At the end of December, Congress passed a new law – the SECURE Act – that dramatically changes the post-death income tax treatment of retirement accounts, including IRAs and 401(k) plans. The new law affects many clients, and may require you to make changes to your estate plan.
Changes to distributions after death
The SECURE Act eliminated the “Stretch IRA” – the opportunity for most retirement account beneficiaries to receive distributions slowly over the remainder of their lifetime. Now, most beneficiaries who inherit a retirement account in 2020 or later must withdraw all the assets within ten (10) years of the account owner’s death. In most cases, the 10-year required withdrawal period will increase income taxes.
Some beneficiaries are still eligible for a lifetime payout period. These “Eligible Designated Beneficiaries” are exceptions to the 10-year required withdrawal rule and include:
- The surviving spouse of the retirement account owner;
- A disabled or chronically ill beneficiary;
- A minor child of the retirement account owner (but not a minor grandchild); and
- A beneficiary who is less than 10 years younger than the retirement account owner.
Other changes during account owner’s lifetime
The SECURE Act also amended the laws governing retirement accounts in other important ways. It increased the age at which the account owner must begin required minimum distributions from 70 ½ to 72 for those who did not reach 70 ½ by the end of 2019. It also eliminated the age limit for deductible IRA contributions.
Under the new law, if you are over 70 ½, you may still make qualified charitable distributions up to $100,000 per year from your IRA. However, that amount is reduced by deductible IRA contributions you made in the same year.

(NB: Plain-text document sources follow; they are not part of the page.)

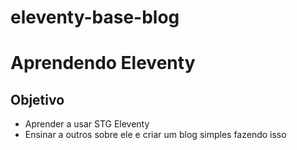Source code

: # eleventy-base-blog

# Aprendendo Eleventy

## Objetivo

- Aprender a usar STG Eleventy
- Ensinar a outros sobre ele e criar um blog simples fazendo isso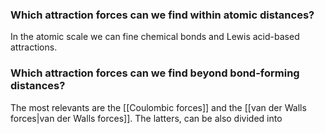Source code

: ### Which attraction forces can we find within atomic distances?
In the atomic scale we can fine chemical bonds and Lewis acid-based attractions.
### Which attraction forces can we find beyond bond-forming distances?
The most relevants are the [[Coulombic forces]] and the [[van der Walls forces|van der Walls forces]]. 
The latters, can be also divided into 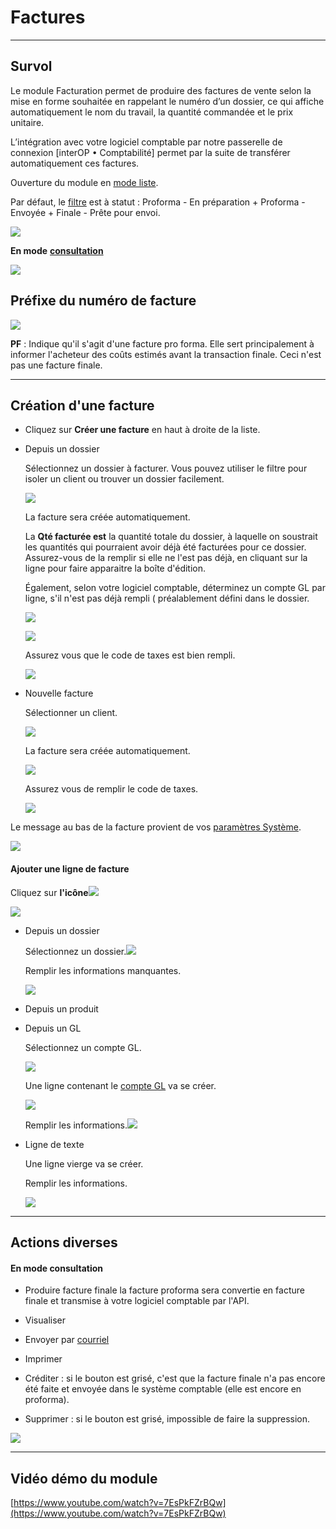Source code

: # Factures

* * *

  

## Survol

  

Le module Facturation permet de produire des factures de vente selon la mise en forme souhaitée en rappelant le numéro d’un dossier, ce qui affiche automatiquement le nom du travail, la quantité commandée et le prix unitaire. 

L’intégration avec votre logiciel comptable par notre passerelle de connexion \[interOP • Comptabilité\] permet par la suite de transférer automatiquement ces factures.

  

Ouverture du module en [mode liste](../03-Fonctionnalités%20générales/02-navigation.md#mode-liste).

Par défaut, le [filtre](../03-Fonctionnalités%20générales/02-navigation.md#filtres-et-tris) est à statut : Proforma - En préparation + Proforma - Envoyée + Finale - Prête pour envoi.

![](../../static/img/Facturation_01.png)

  

**En mode** [**consultation**](../03-Fonctionnalités%20générales/02-navigation.md#mode-consultation)

![](../../static/img/Facturation_02.png)

  

## Préfixe du numéro de facture

![](../../static/img/Facturation_03.png)

**PF** : Indique qu'il s'agit d'une facture pro forma. Elle sert principalement à informer l'acheteur des coûts estimés avant la transaction finale. Ceci n'est pas une facture finale.

  
  

* * *

  

## Création d'une facture

  

- Cliquez sur **Créer une facture** en haut à droite de la liste.


*   Depuis un dossier
    
    Sélectionnez un dossier à facturer. Vous pouvez utiliser le filtre pour isoler un client ou trouver un dossier facilement. 
    
    ![](../../static/img/Facturation_04.png)
        
      
    
    La facture sera créée automatiquement.
    
    La **Qté facturée est** la quantité totale du dossier, à laquelle on soustrait les quantités qui pourraient avoir déjà été facturées pour ce dossier. Assurez-vous de la remplir si elle ne l'est pas déjà, en cliquant sur la ligne pour faire apparaitre la boîte d'édition.

    Également, selon votre logiciel comptable, déterminez un compte GL par ligne, s'il n'est pas déjà rempli ( préalablement défini dans le dossier.
    
    ![](../../static/img/Facturation_05.png)

    ![](../../static/img/Facturation_07.png)
    
      
    
    Assurez vous que le code de taxes est bien rempli.
    
    ![](../../static/img/Facturation_06.png)
         
    
*   Nouvelle facture
    
    Sélectionner un client.

    ![](../../static/img/Facturation_09.png)
    
      
    
    La facture sera créée automatiquement.
    
    ![](../../static/img/Facturation_08.png)
    
      
    
    Assurez vous de remplir le code de taxes.
    
    ![](../../static/img/Facturation_10.png)
    
      
    

  

Le message au bas de la facture provient de vos [paramètres Système](../09-Paramètres/02-parametres.md#messages-sur-formulaires).

![](../../static/img/Facturation_11.png)

  

#### Ajouter une ligne de facture

  

Cliquez sur **l'icône**![](../../static/img/Contacts_2_iconeajout.png)

![](../../static/img/Facturation_12.png)

  

*   Depuis un dossier
    
    Sélectionnez un dossier.![](https://t9017115504.p.clickup-attachments.com/t9017115504/5bae8caa-5a95-4b56-bbf2-7dca87a97d9f/image.png)
    
      
    
    Remplir les informations manquantes.
    
    ![](https://t9017115504.p.clickup-attachments.com/t9017115504/1611f3d8-dd9f-44f2-8aa7-200f52496d26/image.png)
    
      
    
*   Depuis un produit
*   Depuis un GL
    
    Sélectionnez un compte GL.
    
    ![](https://t9017115504.p.clickup-attachments.com/t9017115504/fb08c946-8b07-4493-be99-a8e52b198f5e/image.png)
    
    Une ligne contenant le [compte GL](https://app.clickup.com/9017115504/v/dc/8cqcgvg-21377/8cqcgvg-17497?block=block-cb1b9623-cfa7-487d-bf66-f39a75749123) va se créer.
    
    ![](https://t9017115504.p.clickup-attachments.com/t9017115504/2d27ff90-2731-4f67-8337-2a5f220536dd/image.png)
    
    Remplir les informations.![](https://t9017115504.p.clickup-attachments.com/t9017115504/61c09a16-40d5-486c-8298-0b8998e819a9/image.png)
    
      
    
*   Ligne de texte
    
    Une ligne vierge va se créer.
    
    Remplir les informations.
    
    ![](https://t9017115504.p.clickup-attachments.com/t9017115504/23058ae6-95a8-4b91-b2f1-4d7231e86cb1/image.png)
    
      

  

* * *

  

## Actions diverses


#### En mode consultation

*   Produire facture finale
        la facture proforma sera convertie en facture finale et transmise à votre logiciel comptable par l'API.

*   Visualiser
  
*   Envoyer par [courriel](../03-Fonctionnalités%20générales/01-courriels.md)

*   Imprimer
    
*   Créditer : si le bouton est grisé, c'est que la facture finale n'a pas encore été faite et envoyée dans le système comptable (elle est encore en proforma).


*   Supprimer : si le bouton est grisé, impossible de faire la suppression.

![](../../static/img/Facturation_12.png)
  

* * *

  

## Vidéo démo du module

[https://www.youtube.com/watch?v=7EsPkFZrBQw](https://www.youtube.com/watch?v=7EsPkFZrBQw)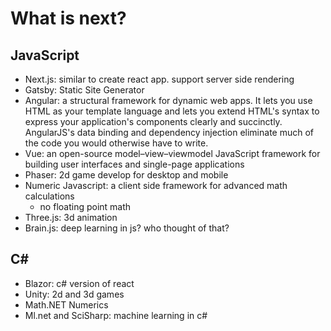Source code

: # What is next?

## JavaScript
- Next.js: similar to create react app. support server side rendering
- Gatsby: Static Site Generator
- Angular: a structural framework for dynamic web apps. It lets you use HTML as your template language and lets you extend HTML's syntax to express your application's components clearly and succinctly. AngularJS's data binding and dependency injection eliminate much of the code you would otherwise have to write.
- Vue: an open-source model–view–viewmodel JavaScript framework for building user interfaces and single-page applications
- Phaser: 2d game develop for desktop and mobile
- Numeric Javascript: a client side framework for advanced math calculations
  - no floating point math
- Three.js: 3d animation
- Brain.js: deep learning in js? who thought of that?

## C#
- Blazor: c# version of react
- Unity: 2d and 3d games
- Math.NET Numerics
- Ml.net and SciSharp: machine learning in c#


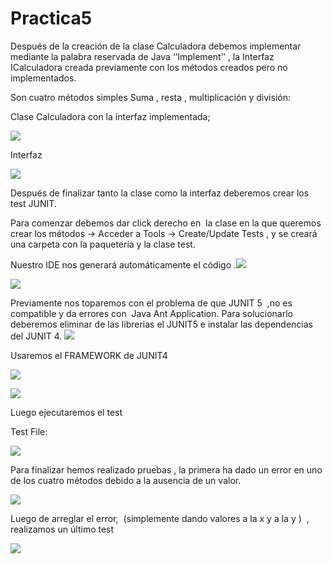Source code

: # Practica5
Después de la creación de la clase Calculadora debemos implementar mediante la palabra reservada de Java ‘’Implement’’ , la Interfaz ICalculadora creada previamente con los métodos creados pero no implementados.

Son cuatro métodos simples Suma , resta , multiplicación y división:

Clase Calculadora con la interfaz implementada;

![](images/image8.png)

Interfaz

![](images/image7.png)

Después de finalizar tanto la clase como la interfaz deberemos crear los test JUNIT.

Para comenzar debemos dar click derecho en  la clase en la que queremos crear los métodos → Acceder a Tools → Create/Update Tests , y se creará una carpeta con la paquetería y la clase test.

Nuestro IDE nos generará automáticamente el código .![](images/image3.png)

![](images/image4.png)

Previamente nos toparemos con el problema de que JUNIT 5  ,no es compatible y da errores con  Java Ant Application. Para solucionarlo deberemos eliminar de las librerias el JUNIT5 e instalar las dependencias del JUNIT 4. ![](images/image1.png)

Usaremos el FRAMEWORK de JUNIT4

![](images/image10.png)

![](images/image9.png)

Luego ejecutaremos el test

Test File:

![](images/image5.png)

Para finalizar hemos realizado pruebas , la primera ha dado un error en uno de los cuatro métodos debido a la ausencia de un valor.

![](images/image2.png)

Luego de arreglar el error,  (simplemente dando valores a la x y a la y )  , realizamos un último test

![](images/image6.png)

Do these changes impact you?
The SECURE Act has broad impact. Many clients will need to make changes to their beneficiary designations or their estate plans. If you have a retirement account, you may need to make changes to your estate plan if:
- Your retirement accounts are large (valued at several million dollars and more). The impact of the increased income tax will be significant.
- You named as beneficiary a minor or young adult, or a trust for his or her benefit.
- You named as beneficiary a disabled or chronically ill person, or a trust for his or her benefit.
- You want your retirement account to provide long term support to a beneficiary who is disabled, ill, or unable to manage money.
Please reach out to us so we can provide specific, expert advice to benefit your family.
How can we help you?
The SECURE Act also offers some new estate planning opportunities to consider.
- You may wish to do a Roth conversion of all or part of an existing IRA to save your beneficiaries income taxes. Although income taxes will be due at conversion and the 10-year rule will still apply, the beneficiaries will not pay income taxes on the accelerated distributions.
- If you are charitably inclined, you may wish to leave all or part of your retirement account to charity or to a charitable remainder trust, which do not pay income taxes, and leave other assets to individual beneficiaries.
- You may want to reconsider the division of assets among your beneficiaries. For instance, you may want to leave your retirement account to a disabled child (who is an Eligible Designated Beneficiary and qualifies for a lifetime payout period) and leave other assets to other beneficiaries.
- You may consider purchasing additional life insurance to replenish retirement assets lost to income taxes.
What about your trust?
Most clients will not have to revise their trust to accommodate the new law, even if retirement benefits will pass to the trust at death. The trust provisions will still work. Nonetheless, an amendment to the trust may be required if a trust beneficiary is disabled or chronically ill.